Start with: Easter bunnies
- You will need: empty toilet paper rolls, white acrylic paint, paintbrush, coloured cardboard, pipe cleaner, small pom-poms, googly eyes, craft glue, black permanent marker
- Start by painting the empty toilet roll papers white
- Trace and cut out 2 bunny ears from the white cardboard. Then cut out 2 smaller similar shapes from the coloured cardboard
- For the whiskers, twist 3 small pipe cleaners around each other and glue them onto the front of the painted paper roll
- Glue a pom-pom on top of the pipe cleaners for a cute bunny nose
- Add 2 googly eyes above the nose or, if you don’t have googly eyes, paint eyes on with a permanent marker
- You can also use the permanent market to draw on a mouth under the nose
- Easy-to-make binoculars are great for explorer games around the house and garden. Glue or staple the empty rolls together, then decorate. Attach a riboon or length of wool so your little Livingstones can hang them from their necks
- Make a princess ice castle or a cool city skyline using empty paper towel and toilet paper rolls. Glue the rolls together to resemble a building structure, paint and decorate
- Whether you’re in the mood for fish, an octopus or squid, you can feast on this seafood, guilt-free. You’ll need plenty of paint and googly eyes, coloured paper, bits of string and wool. Once you’re fishy friends are finished, use them to populate your cereal box aquarium
Things to make out of… paper plates
Paper plates are not just practical when it comes to a fuss-free suppertime clean up. Here’s what to do.
Start with: simple animal masks
- You will need: paper plates, acrylic paint in different colours, paint brushes, craft glue, scissors, stapler, black permanent marker, paper straws or ice-cream sticks, feathers (optional), pipe cleaners (optional)
- For each mask, cut a plate just over the halfway line. Draw two circles for eyes and carefully cut them out. For a cat or pig mask, use the discarded part of the paper plate to cut out 2 triangle-shaped ears. For a bird, use the extra bit to cut out a beak
- Paint your mask a colour relevant to your animal of choice. Set aside to dry
- For your cat, draw a heart-shaped nose onto the plate with a permanent marker. To add whiskers, cut a pipe cleaner in half, then fold it and glue it in place on either side of the nose
- To add a snout to your pig mask, cut off the end of an empty toilet paper roll. Trace the outline on the discarded part of the plate, cut it out and glue it on top to seal the snout
- For your bird, fold the discarded part of the plate in half, and cut out a triangle shape you can glue on as a beak. If you have them in your craft cupboard, add feathers to the top of your bird mask
- To make a handle, staple or glue a paper straw or ice-cream stick to the back of the mask to finish
- Superhero masks. These masks are sure to save the day during lockdown. You’ll need paint, permanent markers, string and glue. If drawing’s not your thing, download a free printable template for the superhero masks here. We won’t tell.

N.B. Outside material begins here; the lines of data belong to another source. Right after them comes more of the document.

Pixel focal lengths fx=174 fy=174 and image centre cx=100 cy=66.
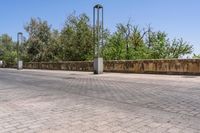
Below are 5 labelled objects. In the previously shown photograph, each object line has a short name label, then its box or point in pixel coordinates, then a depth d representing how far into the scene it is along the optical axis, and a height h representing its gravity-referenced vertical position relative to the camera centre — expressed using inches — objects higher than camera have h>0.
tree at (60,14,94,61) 1201.6 +188.5
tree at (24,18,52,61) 1511.6 +228.0
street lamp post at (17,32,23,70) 1129.2 +15.8
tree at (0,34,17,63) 2319.7 +355.6
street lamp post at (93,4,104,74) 596.2 +22.9
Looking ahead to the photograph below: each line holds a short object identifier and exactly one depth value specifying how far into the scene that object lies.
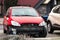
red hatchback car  11.83
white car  13.69
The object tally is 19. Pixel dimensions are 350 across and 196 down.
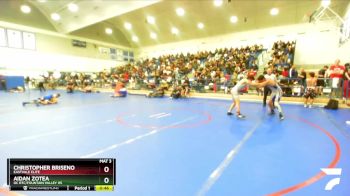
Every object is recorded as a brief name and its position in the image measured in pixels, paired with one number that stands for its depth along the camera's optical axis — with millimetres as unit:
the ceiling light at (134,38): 27252
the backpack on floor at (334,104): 7928
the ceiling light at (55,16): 18636
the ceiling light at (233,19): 17872
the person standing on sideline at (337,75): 8570
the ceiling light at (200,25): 20122
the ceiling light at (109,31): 24300
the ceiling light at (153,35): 24269
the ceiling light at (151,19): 19850
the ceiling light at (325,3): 12719
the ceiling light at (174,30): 21794
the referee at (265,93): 8570
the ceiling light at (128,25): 22575
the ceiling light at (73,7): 15742
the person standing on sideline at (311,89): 8477
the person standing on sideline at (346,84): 8305
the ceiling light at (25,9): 18209
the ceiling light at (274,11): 15684
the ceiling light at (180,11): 16306
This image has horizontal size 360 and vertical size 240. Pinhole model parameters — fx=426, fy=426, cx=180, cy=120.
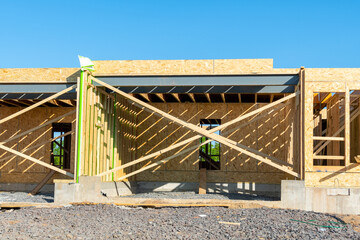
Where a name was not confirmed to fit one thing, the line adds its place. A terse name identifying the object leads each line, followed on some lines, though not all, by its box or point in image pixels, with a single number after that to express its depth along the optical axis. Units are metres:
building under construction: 13.58
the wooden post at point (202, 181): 17.83
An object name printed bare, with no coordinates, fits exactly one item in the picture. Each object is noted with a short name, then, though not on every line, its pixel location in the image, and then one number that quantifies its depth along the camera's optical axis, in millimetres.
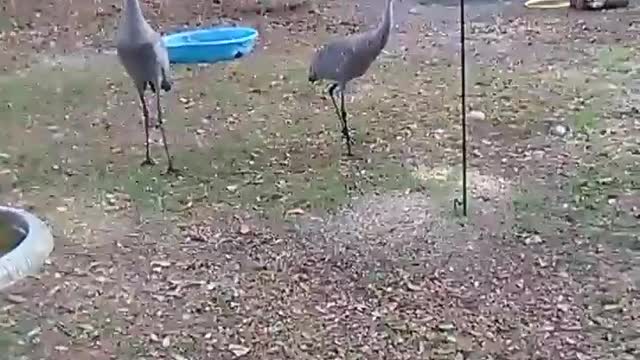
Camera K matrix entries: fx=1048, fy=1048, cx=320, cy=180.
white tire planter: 2910
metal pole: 3368
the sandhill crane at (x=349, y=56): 3988
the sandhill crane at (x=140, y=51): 3746
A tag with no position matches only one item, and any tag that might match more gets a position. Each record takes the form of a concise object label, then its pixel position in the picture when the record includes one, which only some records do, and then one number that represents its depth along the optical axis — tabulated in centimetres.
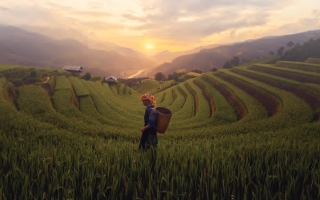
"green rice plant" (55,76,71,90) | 3053
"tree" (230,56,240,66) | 12210
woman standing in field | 560
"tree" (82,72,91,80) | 4977
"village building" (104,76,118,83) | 5646
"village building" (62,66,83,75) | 5889
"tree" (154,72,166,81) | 10997
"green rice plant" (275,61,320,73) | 3572
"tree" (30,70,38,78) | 3646
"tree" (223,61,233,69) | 12162
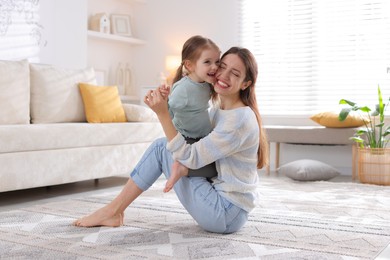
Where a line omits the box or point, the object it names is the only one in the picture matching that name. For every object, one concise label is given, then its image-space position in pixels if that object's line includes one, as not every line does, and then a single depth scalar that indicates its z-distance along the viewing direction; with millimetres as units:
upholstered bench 4562
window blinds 5008
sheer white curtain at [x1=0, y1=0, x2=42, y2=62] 4402
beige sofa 3086
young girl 2072
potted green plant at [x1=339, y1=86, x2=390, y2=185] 4242
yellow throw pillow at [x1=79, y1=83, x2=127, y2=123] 4098
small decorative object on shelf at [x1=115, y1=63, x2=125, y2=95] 6023
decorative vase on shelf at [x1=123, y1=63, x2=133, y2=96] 6102
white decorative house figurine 5551
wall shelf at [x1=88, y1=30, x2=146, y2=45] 5426
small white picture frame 5902
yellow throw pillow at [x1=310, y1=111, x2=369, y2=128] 4541
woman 2035
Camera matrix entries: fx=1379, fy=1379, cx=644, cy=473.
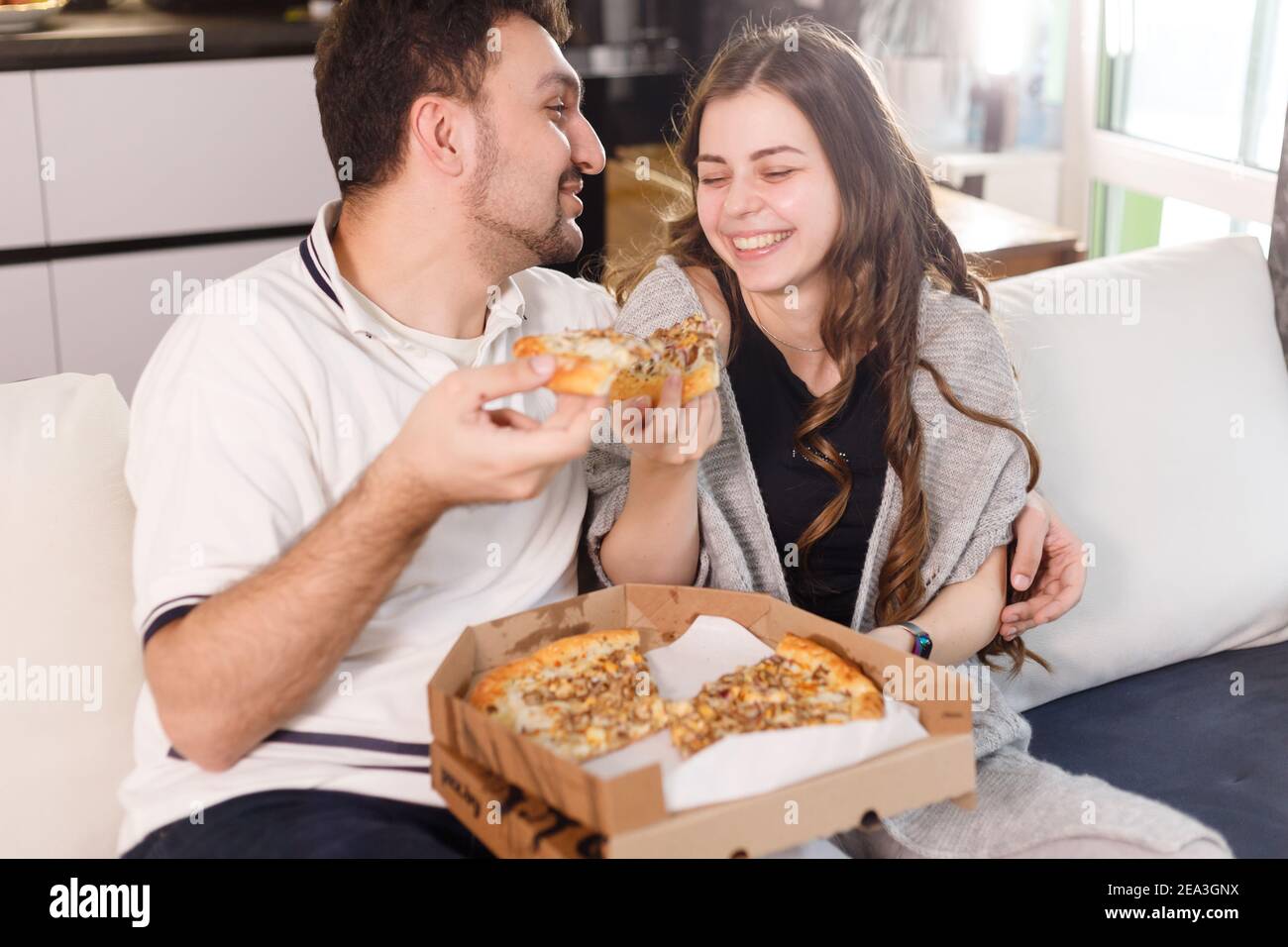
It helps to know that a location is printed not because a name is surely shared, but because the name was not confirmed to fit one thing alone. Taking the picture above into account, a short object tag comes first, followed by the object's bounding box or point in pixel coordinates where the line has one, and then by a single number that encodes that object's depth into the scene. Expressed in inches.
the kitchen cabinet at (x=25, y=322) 116.8
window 123.7
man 48.9
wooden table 103.0
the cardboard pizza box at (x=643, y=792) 40.8
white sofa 75.9
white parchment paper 43.4
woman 66.6
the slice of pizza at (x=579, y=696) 47.4
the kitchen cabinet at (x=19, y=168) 112.4
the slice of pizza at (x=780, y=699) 46.8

- Make a mobile. Choose between a moon and star night-time setting or a colourful rainbow cloud. You’ll need some paint, paint brushes, cotton wool balls, tissue paper, scissors and string. Don’t have tissue paper? Use acrylic paint in, well, a rainbow assortment of colours to paint strips of paper instead.
- A hot-air balloon is an easy paper plate project. The plate ‘balloon’ doesn’t even need cutting out, just some creative decorating. If you want to add some wow factor, why not try weaving your own basket? Connect the balloon and basket with with some string, or put some of those pesky plastic straws to better use.
- Take a walk on the wild side with birds, bees and bugs. No real crafting skills required here, just some patience and a few pots of paint. Use this project as a home-schooling exercise by getting toddlers to count the dots on a lady bug, wings on a bird and stripes on a bee.
Important: Don’t leave children to tackle these projects unsupervised.